Syrian political prisoner re-arrested on release
A Syrian military court has charged a prominent political prisoner with weakening national morale after he was due to be freed after serving a 2-1/2 year sentence for the same offence, his lawyer said.
Ali al-Abdallah, a writer, was released from Adra prison on the northern edge of the Syrian capital on Wednesday.
He was returned to Adra on Thursday after a court charged him with writing an article three months ago criticising Syria’s ties with Iran, Khalil Maatouk told Reuters.
“I was waiting for him, but he was taken back to prison,” Maatouk said.
“Everything is possible,” Maatouk said when asked if Abdallah could be sentenced to another lengthy term.
The Syrian Observatory for Human Rights, an independent organisation, said Abdallah’s arrest was “arbitrary”.
Abdallah was among 12 people arrested during 2007 and jailed after they tried to revive the Damascus Declaration, a rights movement named after a document signed in 2005 by opposition figures.
They were charged with weakening national morale, an accusation used regularly by the government against its opponents.

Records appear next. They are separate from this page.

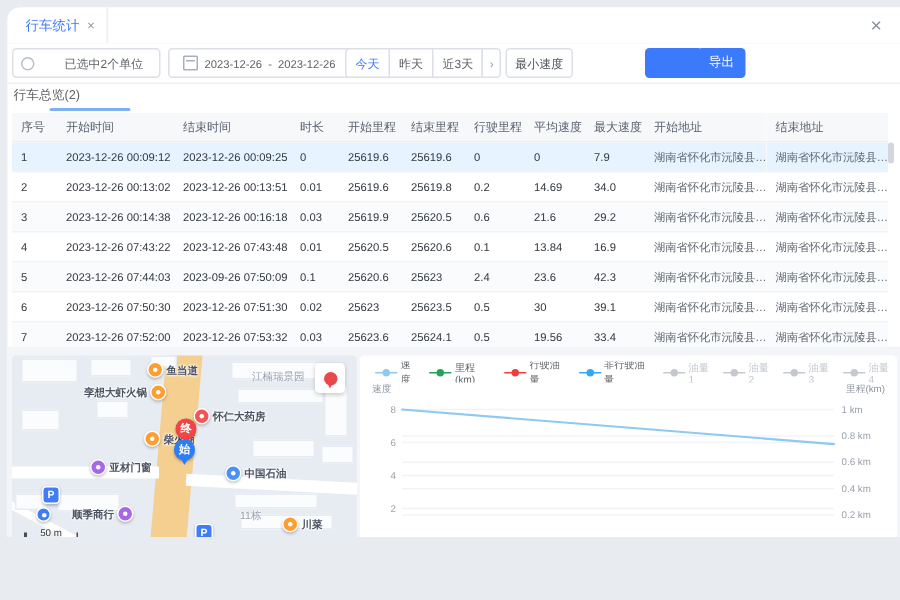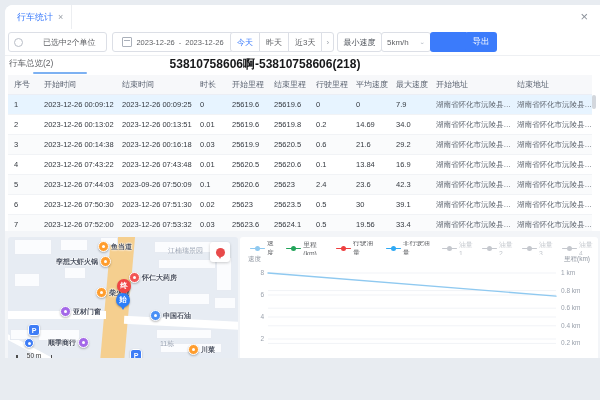--- a/index.html
+++ b/index.html
@@ -136,10 +136,6 @@
       <div class="gbtn arrow">›</div>
     </div>
     <div class="tb boxed minspd">最小速度</div>
-    <div class="tb boxed spdsel">
-      <span>5km/h</span>
-      <span class="chev">⌄</span>
-    </div>
     <div class="tb pbtn q1">查询</div>
     <div class="tb pbtn q2">导出</div>
   </div>

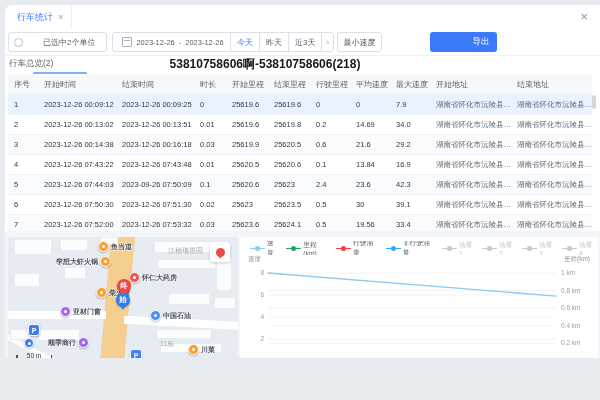--- a/index.html
+++ b/index.html
@@ -143,7 +143,6 @@
   <div class="ovrow">
     <span class="ovtab">行车总览(2)</span>
     <span class="ovline"></span>
-    <span class="ovtitle">53810758606啊-53810758606(218)</span>
   </div>
 
   <div class="tblwrap">

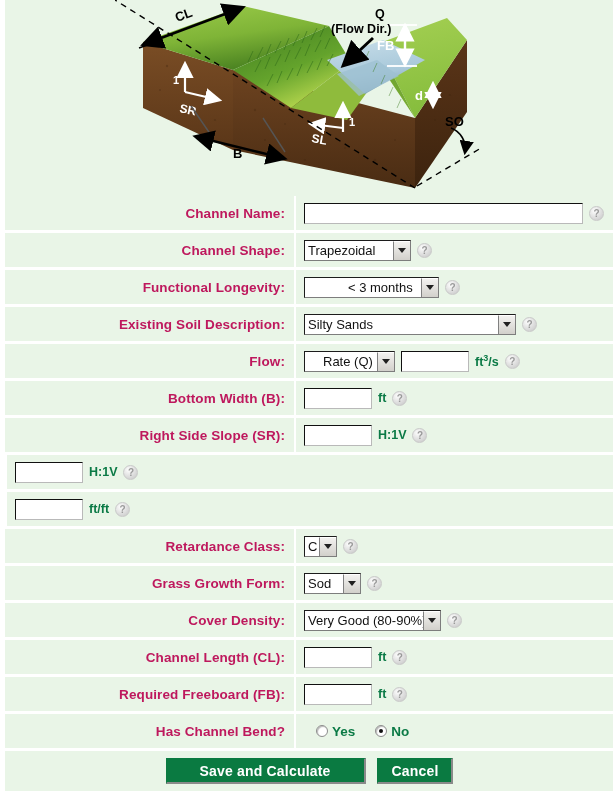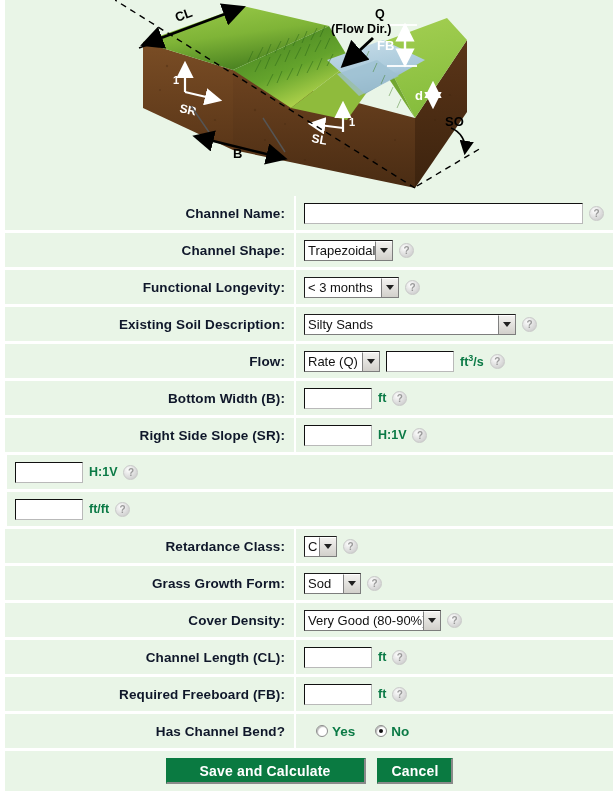--- a/index.html
+++ b/index.html
@@ -53,7 +53,7 @@
     align-items: center;
     justify-content: flex-end;
     padding-right: 9px;
-    color: #0f172a;
+    color: #be185d;
     font-weight: bold;
     font-size: 13.5px;
     text-align: right;

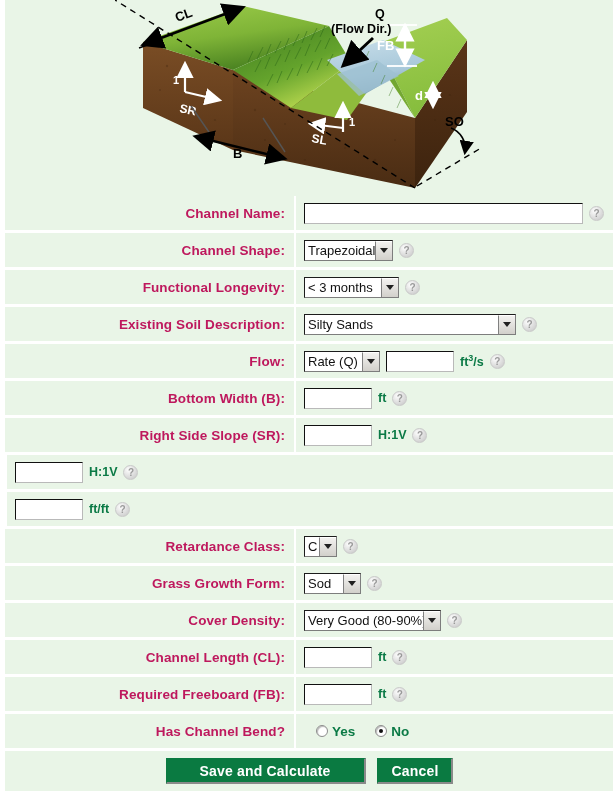--- a/index.html
+++ b/index.html
@@ -132,7 +132,7 @@
     border-right: 4px solid transparent;
     border-top: 5px solid #202020;
   }
-  .sel-shape .sel-text { width: 70px; }
+  .sel-shape .sel-text { width: 88px; }
   .sel-long  .sel-text { width: 76px; }
   .sel-soil  .sel-text { width: 193px; }
   .sel-flow  .sel-text { width: 57px; }

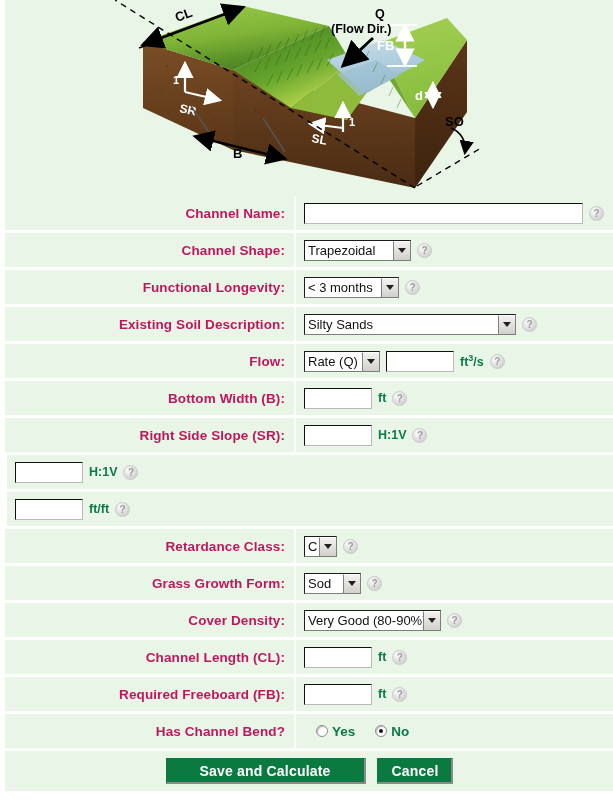--- a/index.html
+++ b/index.html
@@ -133,7 +133,7 @@
     border-top: 5px solid #202020;
   }
   .sel-shape .sel-text { width: 88px; }
-  .sel-long  .sel-text { width: 76px; }
+  .sel-long  .sel-text { width: 76px; margin-left: 40px; }
   .sel-soil  .sel-text { width: 193px; }
   .sel-flow  .sel-text { width: 57px; }
   .sel-ret   .sel-text { width: 14px; }

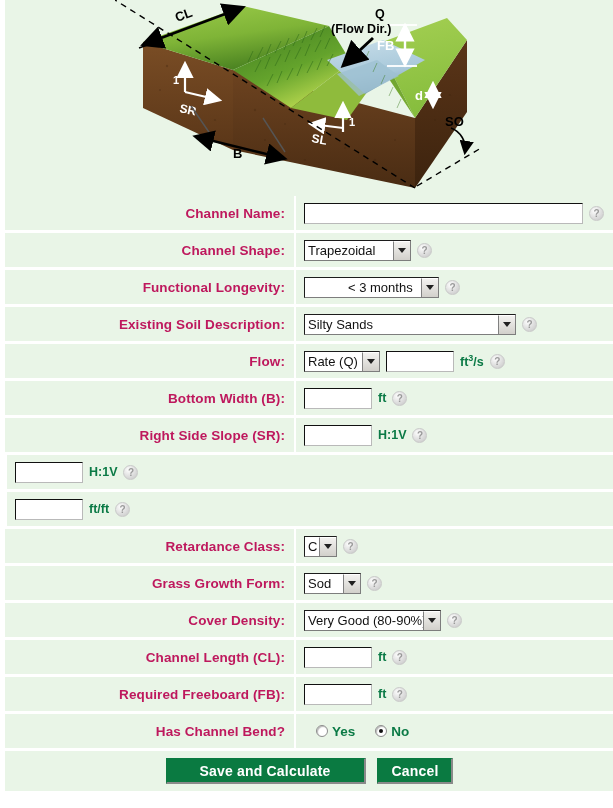--- a/index.html
+++ b/index.html
@@ -135,7 +135,7 @@
   .sel-shape .sel-text { width: 88px; }
   .sel-long  .sel-text { width: 76px; margin-left: 40px; }
   .sel-soil  .sel-text { width: 193px; }
-  .sel-flow  .sel-text { width: 57px; }
+  .sel-flow  .sel-text { width: 57px; margin-left: 15px; }
   .sel-ret   .sel-text { width: 14px; }
   .sel-grass .sel-text { width: 38px; }
   .sel-cover .sel-text { width: 118px; }

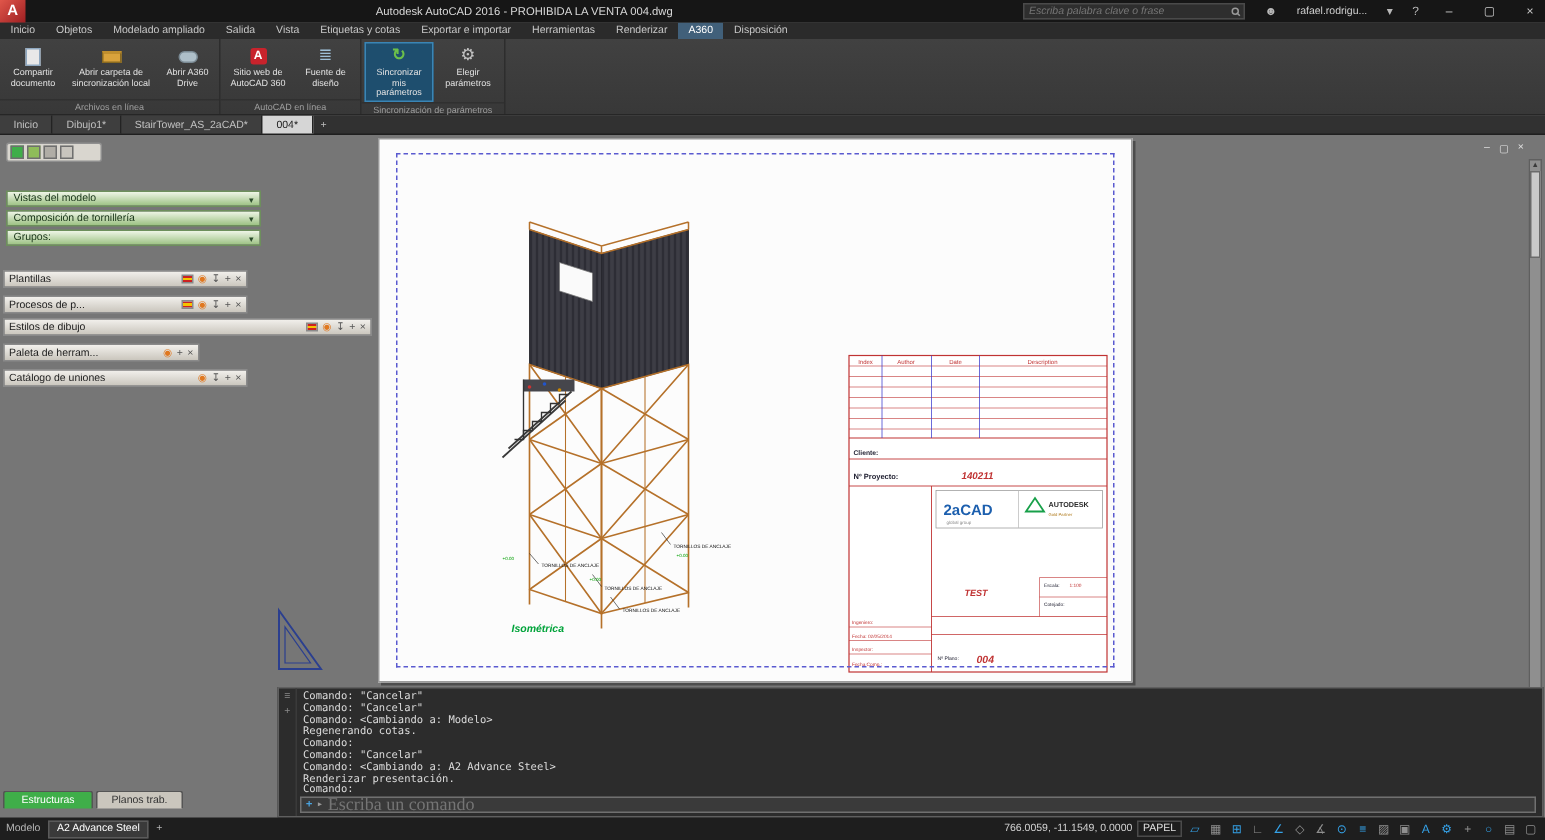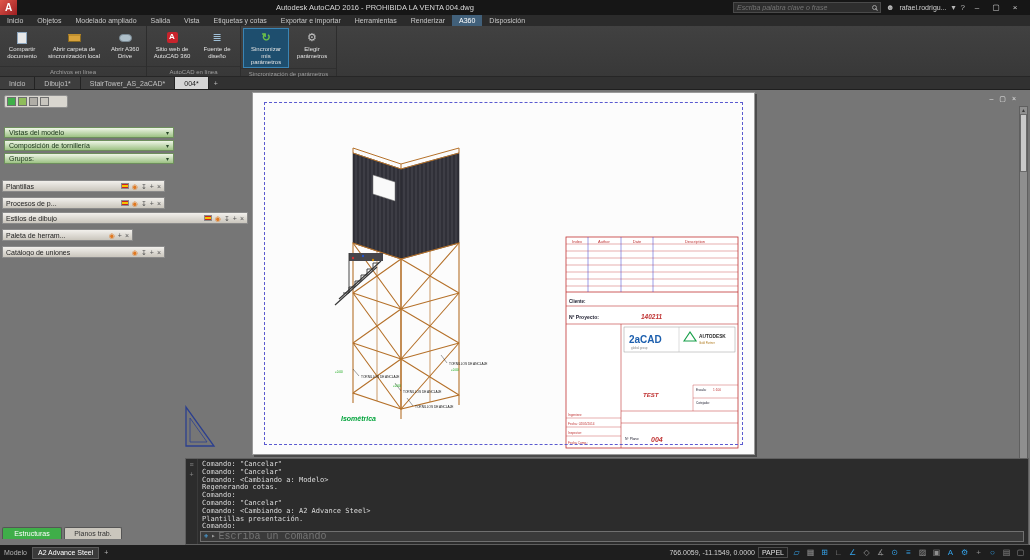--- a/index.html
+++ b/index.html
@@ -10,7 +10,7 @@
   .titlebar { position:absolute; top:0; left:0; right:0; height:15px; background:#161616; display:flex; align-items:center; color:#cfcfcf; z-index:60; }
   .acad-logo { width:17px; height:15px; background:linear-gradient(135deg,#e0564a,#9e1f22); color:#fff; font-weight:bold; font-size:10px; display:flex; align-items:center; justify-content:center; }
   .tb-title { flex:1; text-align:center; font-size:7.5px; color:#d8d8d8; white-space:nowrap; overflow:hidden; }
-  .tb-right { display:flex; align-items:center; gap:5px; padding-right:8px; }
+  .tb-right { display:flex; align-items:center; gap:13px; padding-right:3px; }
   .searchbox { display:flex; align-items:center; background:#2e2e2e; border:1px solid #4a4a4a; height:11px; width:148px; padding:0 3px; }
   .searchbox input { flex:1; background:transparent; border:0; outline:0; color:#9a9a9a; font-size:7px; font-style:italic; font-family:"Liberation Sans",sans-serif; }
   .mag { width:5px; height:5px; border:1px solid #9a9a9a; border-radius:50%; position:relative; flex:none; }

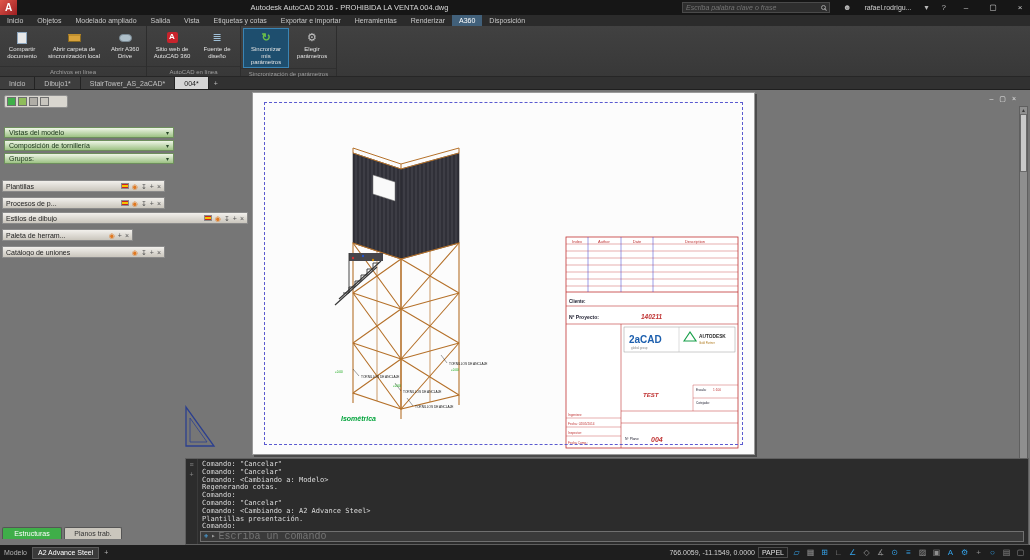--- a/index.html
+++ b/index.html
@@ -415,7 +415,7 @@
       <div>Comando:</div>
       <div>Comando: "Cancelar"</div>
       <div>Comando:  &lt;Cambiando a: A2 Advance Steel&gt;</div>
-      <div>Plantillas presentación.</div>
+      <div>Renderizar presentación.</div>
       <div>Comando:</div>
       <div class="cmd-input">
         <span class="cmd-cross">+</span>

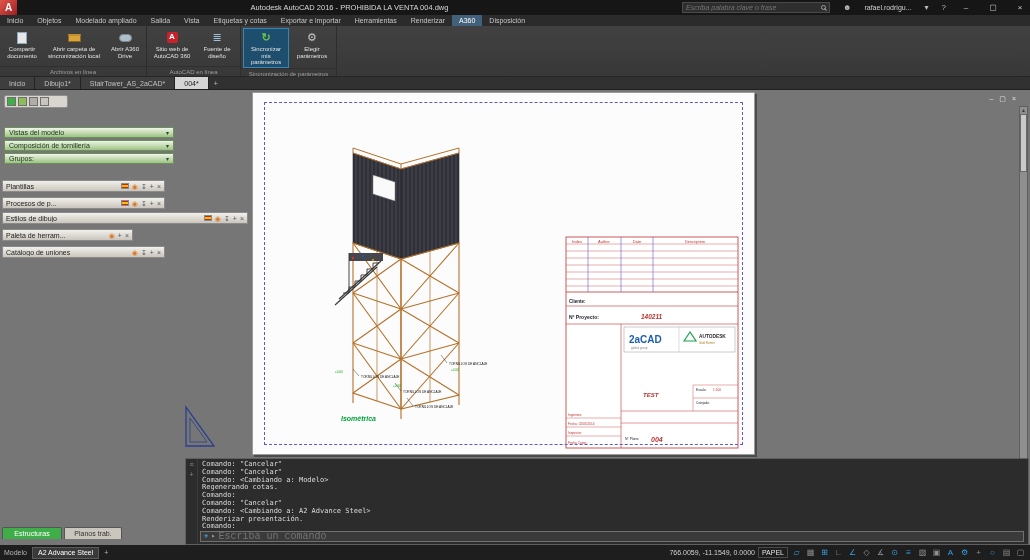--- a/index.html
+++ b/index.html
@@ -89,7 +89,7 @@
   .cmd-input { position:absolute; left:2px; right:4px; bottom:2px; height:11px; background:#3a3a3a; border:1px solid #707070; display:flex; align-items:center; font-size:7px; padding:0 3px; gap:3px; }
   .cmd-cross { color:#4aa3df; font-weight:bold; }
   .cmd-prompt { color:#9a9a9a; }
-  .cmd-input input { flex:1; background:transparent; border:0; outline:0; color:#bbbbbb; font-family:Liberation Mono, monospace; font-size:10px; }
+  .cmd-input input { flex:1; background:transparent; border:0; outline:0; color:#bbbbbb; font-family:Liberation Serif, serif; font-size:12px; }
 
   
   .statusbar { position:absolute; left:0; right:0; bottom:0; height:15px; background:#1e1e1e; display:flex; align-items:center; font-size:7px; color:#b5b5b5; padding:0 4px; gap:5px; z-index:60; }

Syrian lawyer Mohannad al-Hassani was arrested last year and charged with weakening national morale after campaigning all his professional life against the charge, which he called “medieval”. Hassani is due to be sentenced on June 23.
The Damascus Declaration demanded that bans on freedom of speech and assembly be lifted, and emergency law abolished. This has governed Syria since 1963 when the ruling Baath Party took power, banning any opposition.
Five of Abdullah’s fellow prisoners were released this month after completing their 2-1/2 year sentences, including Fida al-Horani, a physician and daughter of the late Akram al-Horani, a crucial figure behind the rise of the Baath.
The government has intensified a campaign of arrests of political opponents over the last two years. Despite this, it has enjoyed international rehabilitation after years in isolation due to disputes with the West over Syria’s role in Lebanon and Iraq, and its support for militant groups.
The best-known opposition figure remaining in jail is former parliamentarian Riad Seif, who has cancer.
Western leaders have appealed to the Syrian government to release him, but it has become clear that Seif will not be released before his 2-1/2 year sentence ends in July.